Who Should Be Nervous?

The most direct impact falls on Ripple. Cross-border payments are a story Ripple has been telling for nearly a decade, but it始终 lacked Mastercard's network covering 150 million merchants worldwide. Now that Mastercard itself possesses on-chain settlement capabilities, Ripple's narrative becomes awkward—Your technology might have been earlier, but their pipeline is thicker.

Traditional correspondent banks aren't doing well either.If Mastercard can route high-value B2B payments directly through the on-chain轨道, those banks that rely on cross-border remittance intermediary fees may see their commission income plummet.

However, there are also different voices within the crypto community. Stablecoins were originally a product of the decentralized world, but now the流量 is running on Mastercard's permissioned链 and licensed nodes—how is this different from traditional finance?The Bank of England is already worried about something else:If stablecoins become too easy to use, and consumers move bank deposits to stablecoin accounts, what happens to commercial banks' credit supply?

Summary

Ultimately,stablecoins are transforming from "crypto products" into "financial pipelines."As Mastercard's Chief Product Officer Jorn Lambert said, most financial institutions and fintech companies will迟早 offer digital currency services—what Mastercard aims to do is become that pipeline.

Users swipe cards at the front end, while USDC might be running in the backend. They don't perceive the blockchain; they only perceive faster and cheaper.

This is the true face of stablecoin mainstreaming: not making everyone use crypto wallets, but making everyone use stablecoins unknowingly.

$1.8 billion—Mastercard isn't buying a company; it's buying the toll booth for the next-generation payment system.

Related Questions

QWhat was the key signal from the Mastercard-BVNK acquisition regarding the stablecoin infrastructure battle?

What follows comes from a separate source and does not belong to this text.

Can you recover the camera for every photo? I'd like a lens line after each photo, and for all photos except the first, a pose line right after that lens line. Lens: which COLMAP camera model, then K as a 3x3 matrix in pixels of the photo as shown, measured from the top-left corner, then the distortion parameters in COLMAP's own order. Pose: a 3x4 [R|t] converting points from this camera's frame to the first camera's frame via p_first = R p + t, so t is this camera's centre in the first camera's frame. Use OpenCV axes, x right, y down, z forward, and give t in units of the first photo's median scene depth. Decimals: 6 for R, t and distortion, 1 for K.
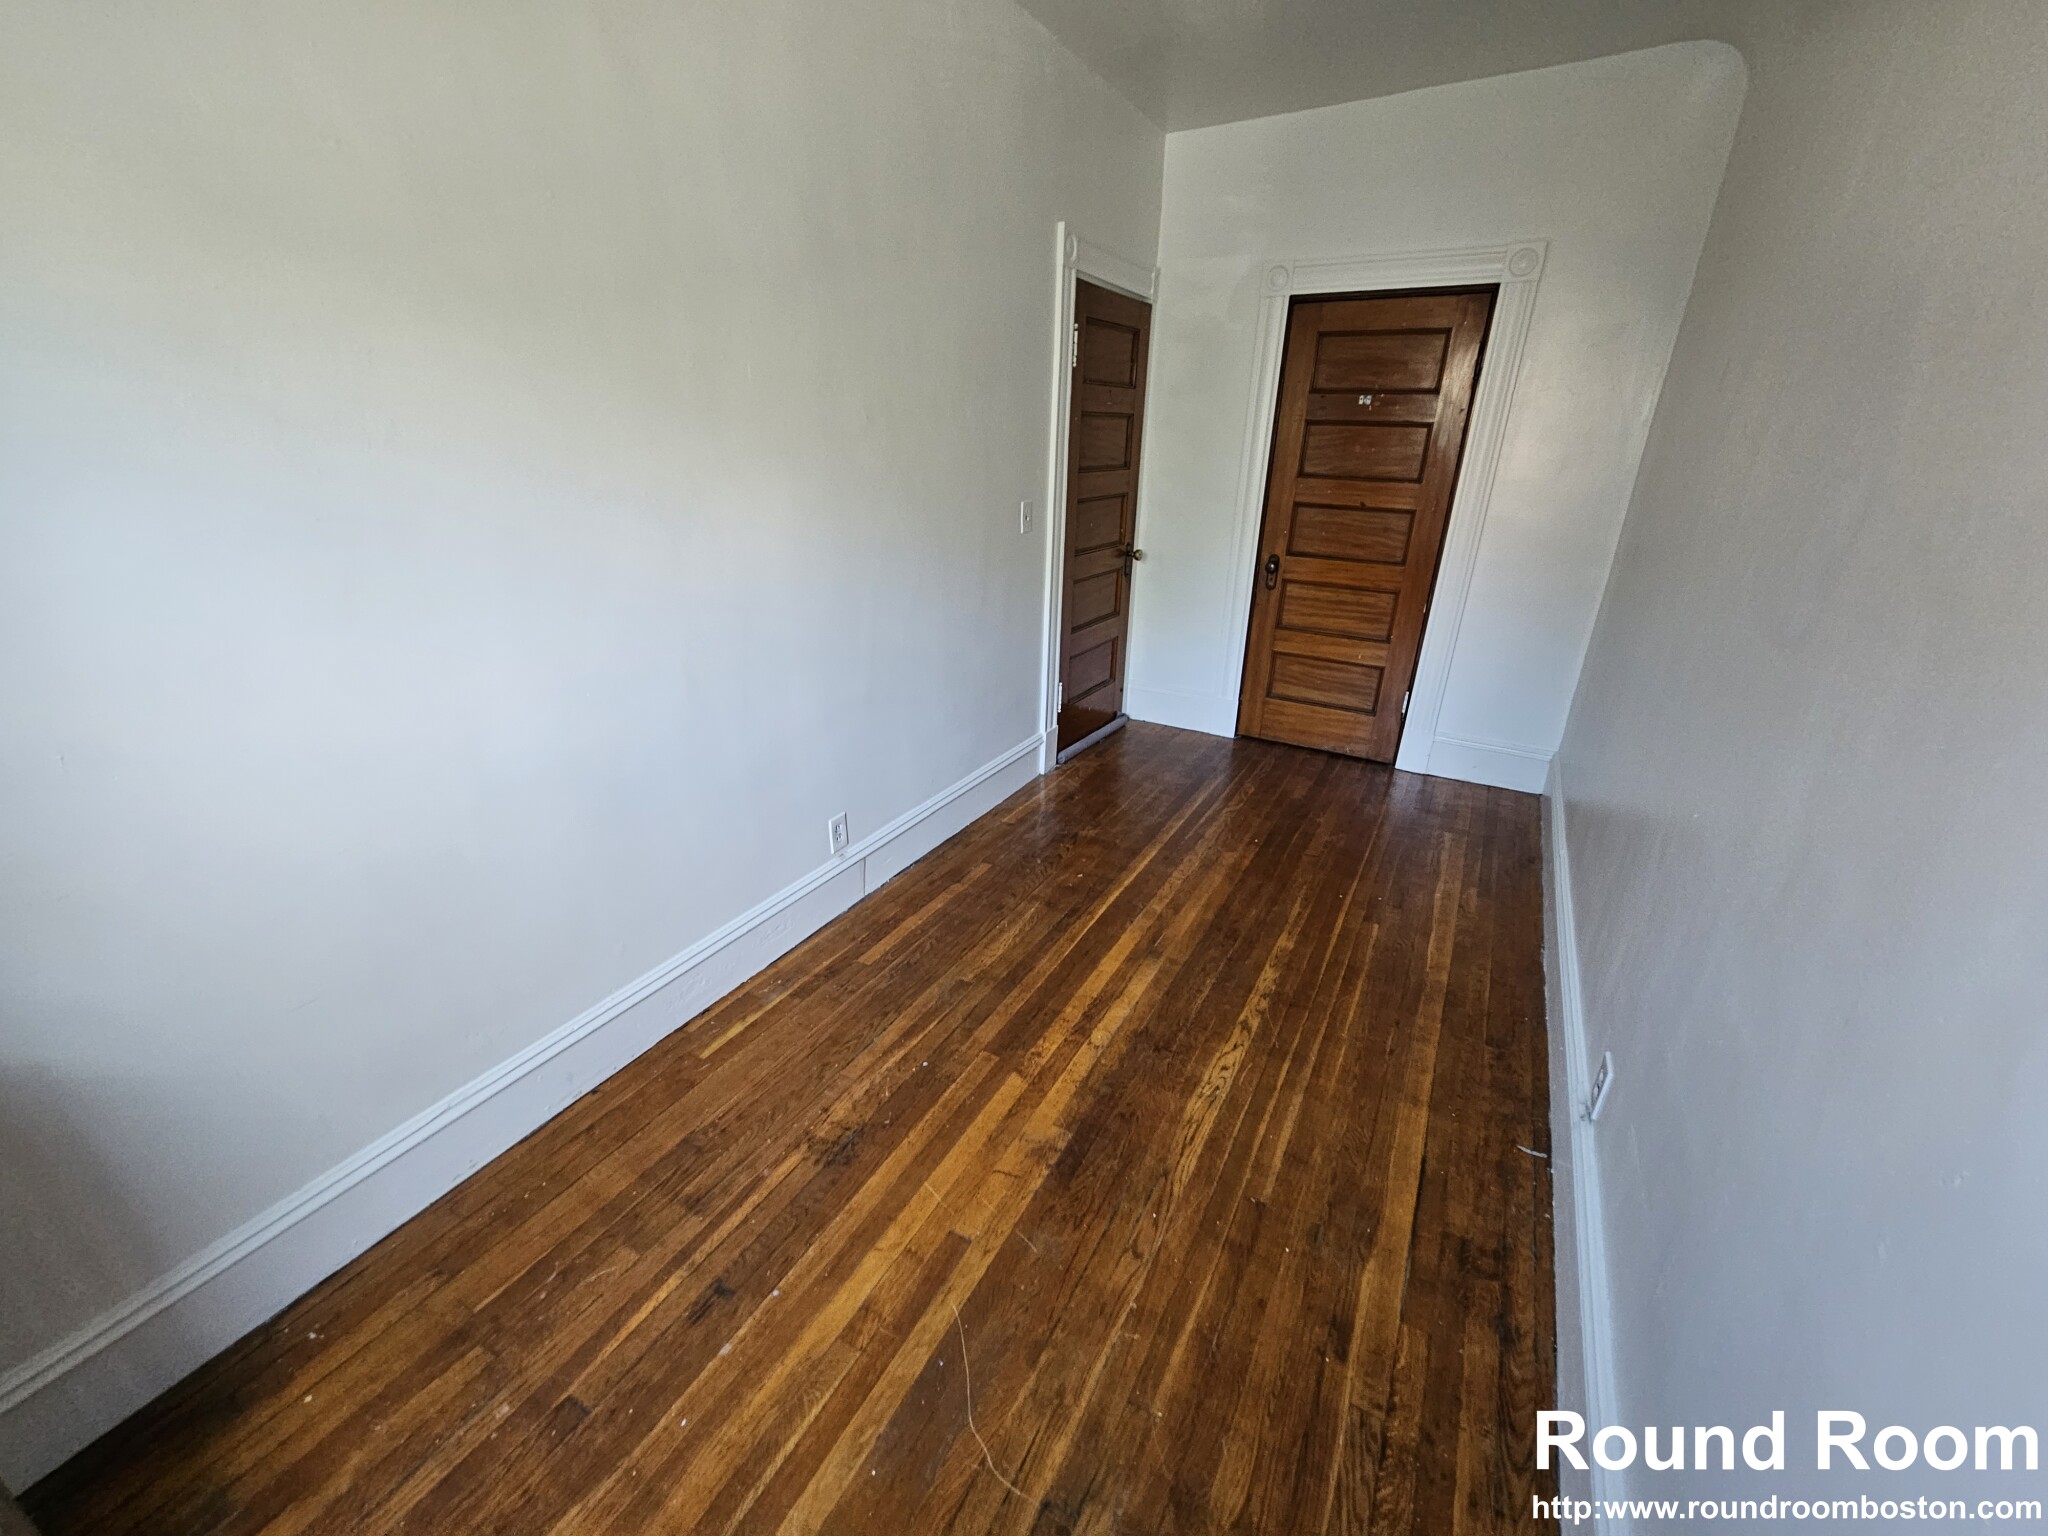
lens RADIAL K [[838.0, 0, 1021.0], [0, 838.0, 769.9], [0, 0, 1]] dist [0.000761, 0.000624]
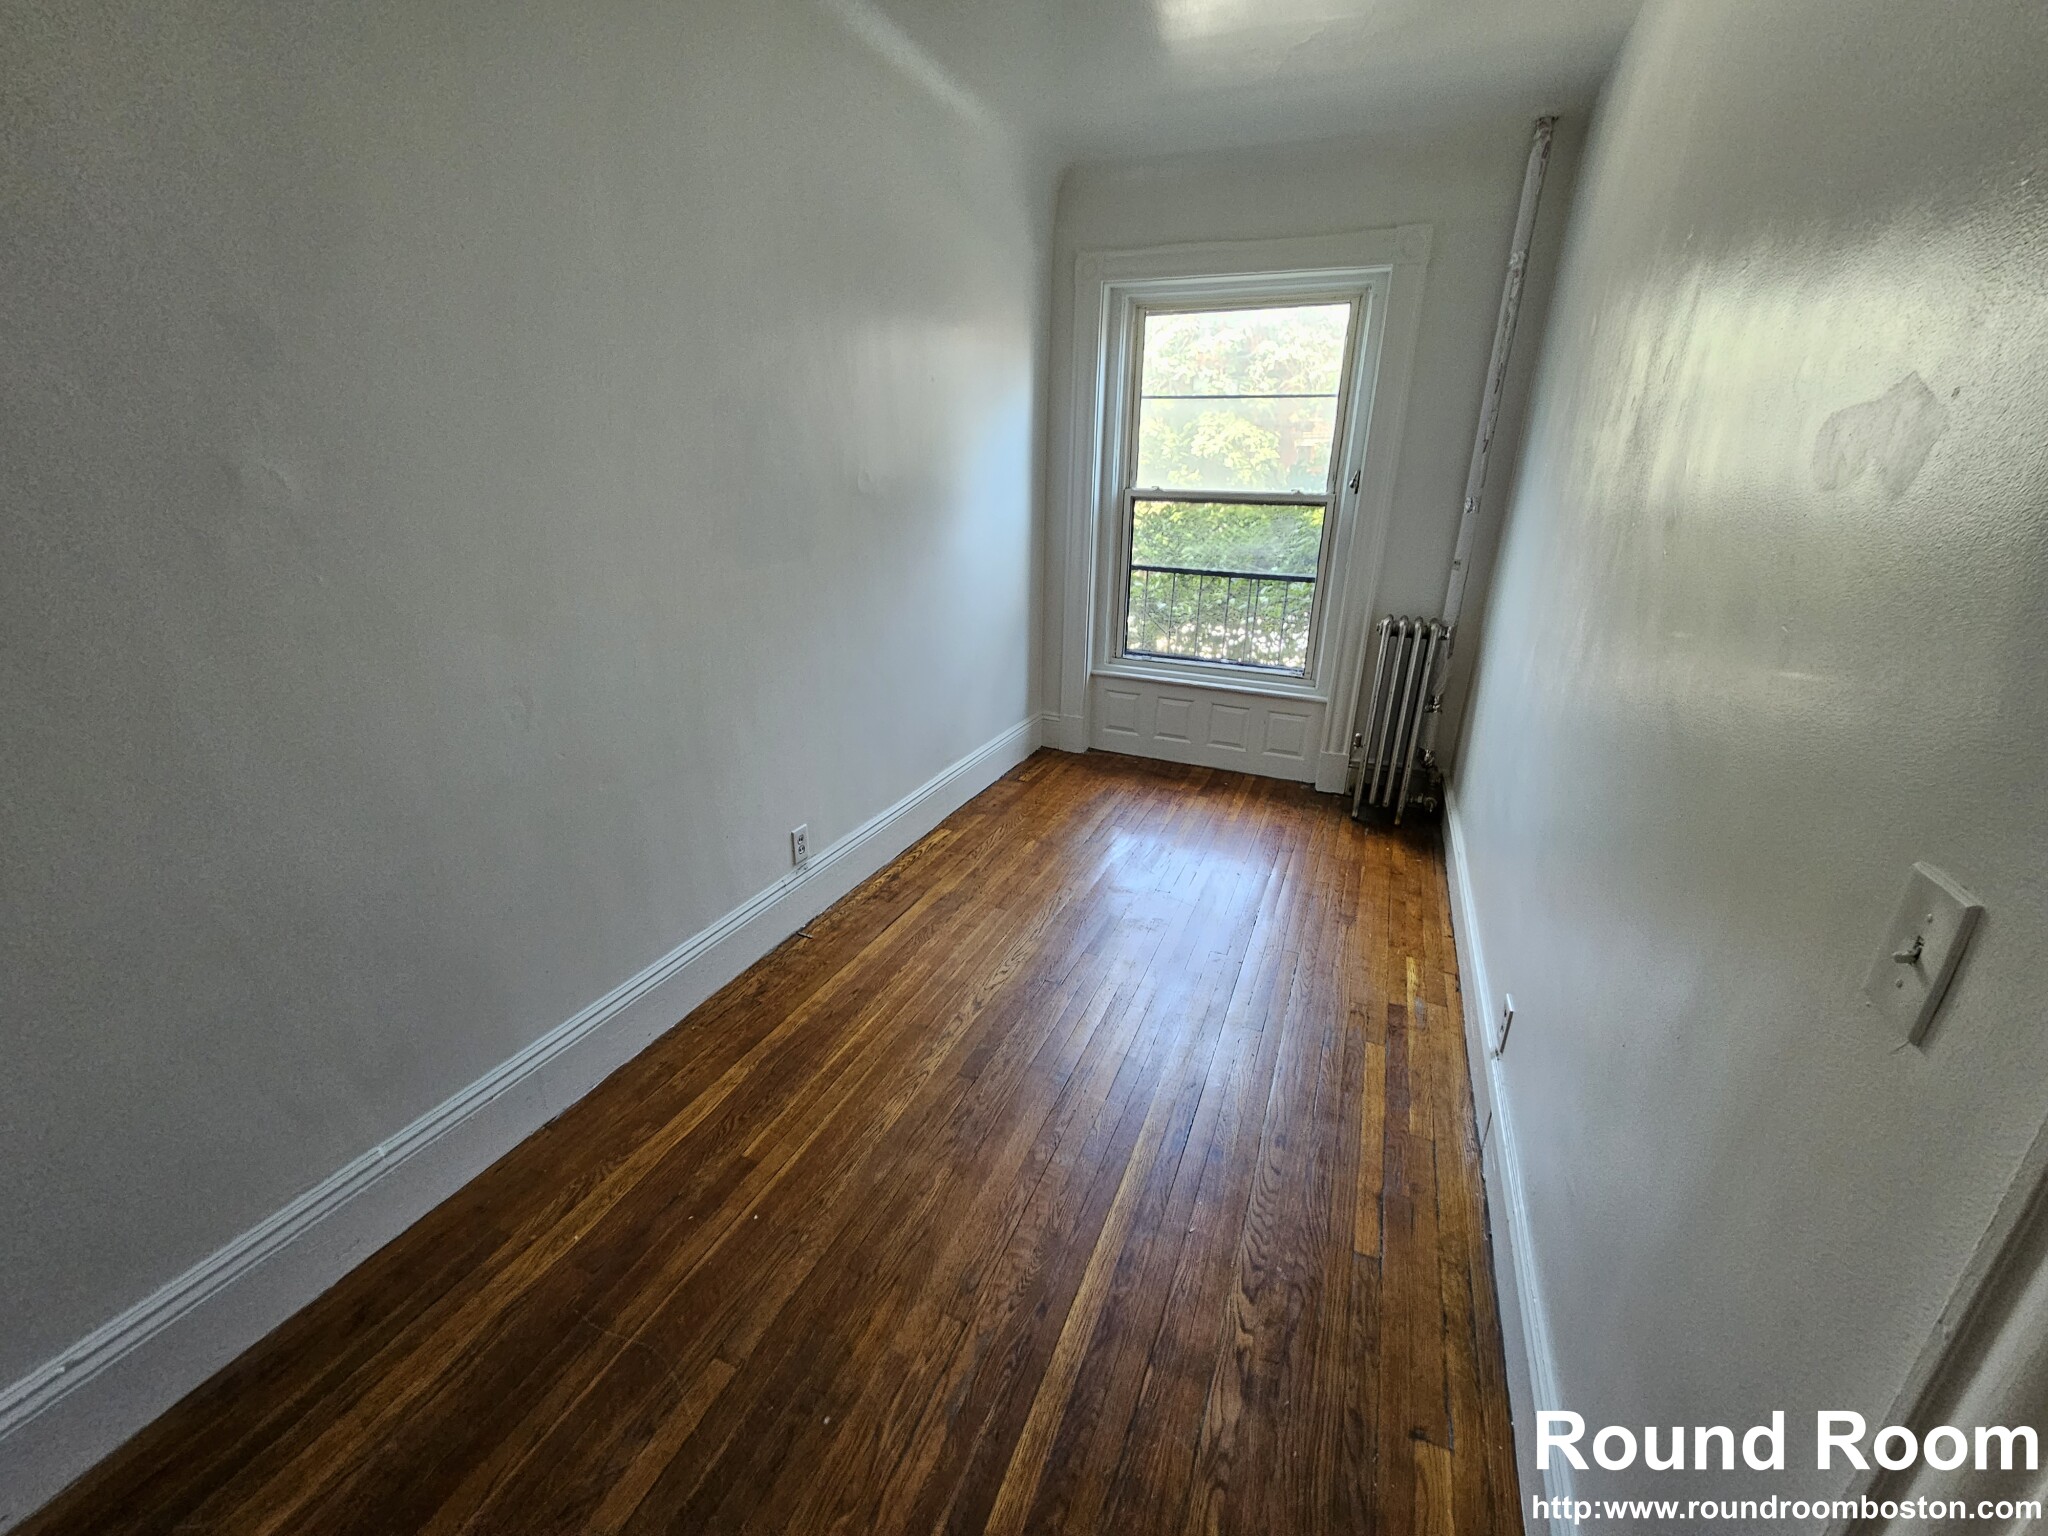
lens RADIAL K [[838.0, 0, 1021.0], [0, 838.0, 769.9], [0, 0, 1]] dist [0.000761, 0.000624]
pose [[-0.993397, 0.003221, -0.114682, 0.332630], [-0.075194, 0.736696, 0.672031, -0.640411], [0.086650, 0.676217, -0.731589, 1.580428]]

AThe acquisition signaled that the battle for stablecoin infrastructure has expanded from within the crypto industry to the heart of traditional finance.

QWhy did Coinbase abandon its planned acquisition of BVNK, and why was Mastercard able to proceed?

ACoinbase likely faced higher regulatory scrutiny as a crypto exchange and chose to focus resources on its Base chain. Mastercard, as a licensed traditional financial services provider, had greater regulatory certainty and could integrate BVNK's licensed operations more easily.

QWhat is BVNK's core business model and its main competitive advantage (its 'moat')?

ABVNK's core business is the 'stablecoin sandwich' model, facilitating fast, low-cost cross-border payments by converting local fiat to stablecoins like USDC for transfer. Its main competitive advantage is its portfolio of global licenses (e.g., UK EMI, EU CASP under MiCA), which act as a regulatory moat.

QHow does the GENIUS Act serve as a catalyst for deals like Mastercard's acquisition of BVNK?

AThe GENIUS Act provided the first comprehensive U.S. federal legislation for stablecoins, clarifying they are not securities, establishing clear regulatory oversight, and ensuring consumer protections. This regulatory clarity gave public companies like Mastercard the confidence to pursue major acquisitions in the space without fear of sudden regulatory action.

QWhat is the ultimate vision for stablecoins as illustrated by Mastercard's strategy, according to the article?

AThe ultimate vision is for stablecoins to transition from a 'crypto product' to a 'financial pipeline.' Users will experience faster, cheaper payments without needing to interact directly with blockchain technology or crypto wallets, using them seamlessly in the background of traditional financial services.